1. Aux termes de l'article R. 222-1 du code de justice administrative : " Les présidents de tribunal administratif () et les présidents de formation de jugement des tribunaux () peuvent, par ordonnance : / () 3° Constater qu'il n'y a pas lieu de statuer sur une requête ; 4º Rejeter les requêtes manifestement irrecevables, lorsque la juridiction n'est pas tenue d'inviter leur auteur à les régulariser ; 5° Statuer sur les requêtes qui ne présentent plus à juger de questions autres que la condamnation prévue à l'article L. 761-1 ou la charge des dépens ; ".

2. Aux termes de l'article L. 911-4 du code de justice administrative : " En cas d'inexécution d'un jugement ou d'un arrêt, la partie intéressée peut demander à la juridiction, une fois la décision rendue, d'en assurer l'exécution. / Si le jugement ou l'arrêt dont l'exécution est demandée n'a pas défini les mesures d'exécution, la juridiction saisie procède à cette définition. Elle peut fixer un délai d'exécution et prononcer une astreinte. ". Aux termes de l'article R. 921-5 du même code : " Le président () du tribunal administratif saisi d'une demande d'exécution sur le fondement de l'article L. 911-4, ou le rapporteur désigné à cette fin, accomplissent toutes diligences qu'ils jugent utiles pour assurer l'exécution de la décision juridictionnelle qui fait l'objet de la demande. / Lorsque le président estime qu'il a été procédé à l'exécution ou que la demande n'est pas fondée, il en informe le demandeur et procède au classement administratif de la demande. ". Enfin, aux termes de l'article R. 921-6 dudit code : " Dans le cas où le président estime nécessaire de prescrire des mesures d'exécution par voie juridictionnelle, et notamment de prononcer une astreinte, ou lorsque le demandeur le sollicite dans le mois qui suit la notification du classement décidé en vertu du dernier alinéa de l'article précédent, le président de la cour ou du tribunal ouvre par ordonnance une procédure juridictionnelle. Cette ordonnance n'est pas susceptible de recours. L'affaire est instruite et jugée d'urgence. Lorsqu'elle prononce une astreinte, la formation de jugement en fixe la date d'effet ".

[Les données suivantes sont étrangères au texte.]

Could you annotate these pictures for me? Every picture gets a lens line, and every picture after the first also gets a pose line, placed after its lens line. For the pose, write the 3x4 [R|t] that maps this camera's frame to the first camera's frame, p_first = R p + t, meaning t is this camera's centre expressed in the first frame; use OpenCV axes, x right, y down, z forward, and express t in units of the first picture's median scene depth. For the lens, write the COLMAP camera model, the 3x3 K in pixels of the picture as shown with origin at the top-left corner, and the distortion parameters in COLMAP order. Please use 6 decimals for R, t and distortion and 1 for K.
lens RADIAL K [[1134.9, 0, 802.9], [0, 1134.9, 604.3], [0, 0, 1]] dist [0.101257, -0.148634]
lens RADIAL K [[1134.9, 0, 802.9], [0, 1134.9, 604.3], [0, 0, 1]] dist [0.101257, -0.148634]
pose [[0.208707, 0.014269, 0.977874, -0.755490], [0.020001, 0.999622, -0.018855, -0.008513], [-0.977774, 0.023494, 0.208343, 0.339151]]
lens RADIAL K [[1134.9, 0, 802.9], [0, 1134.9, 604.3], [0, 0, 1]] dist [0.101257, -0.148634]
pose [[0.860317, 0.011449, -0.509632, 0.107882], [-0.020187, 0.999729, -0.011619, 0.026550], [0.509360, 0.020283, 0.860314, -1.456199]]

3. Il ressort des pièces du dossier que la préfète du Rhône a procédé au réexamen de la situation administrative de M. A et lui a délivré le 20 septembre 2023 le duplicata de la carte de résident qu'il sollicitait. Par suite, il n'y a plus lieu de statuer sur les conclusions de la demande à fin d'assurer l'exécution du jugement n° 2209052 du 13 janvier 2023.

4. Si M. A a sollicité par mémoire enregistré le 23 octobre 2023 la condamnation de l'Etat au paiement de dommages et intérêts en raison du retard dans l'exécution de l'ordonnance, de telles conclusions, qui ont un objet autre que celui du jugement susvisé dont il demande l'exécution, se rattachent à un litige distinct dont il n'appartient pas au juge de l'exécution de connaître et sont, par voie de conséquence, irrecevables.

5. Enfin, il n'y a pas lieu, dans les circonstances de l'espèce, de faire droit aux conclusions présentées par M. A tendant au versement par l'Etat de la somme qu'il réclame au titre des frais non compris dans les dépens qu'il a exposés.

O R D O N N E :

Article 1er : Il n'y a pas lieu de statuer sur la demande de M. A tendant à l'exécution de l'ordonnance n° 2209052 du 13 janvier 2023.

Article 2 : Les conclusions de la requête sont rejetées pour le surplus.

Article 3 : La présente ordonnance sera notifiée à M. B A et à la préfète du Rhône.

Fait à Lyon, le 7 novembre 2023.

Le président,

T. Besse

La République mande et ordonne à la préfète du Rhône en ce qui la concerne ou à tous commissaires de justice à ce requis en ce qui concerne les voies de droit commun, contre les parties privées, de pourvoir à l'exécution de la présente décision.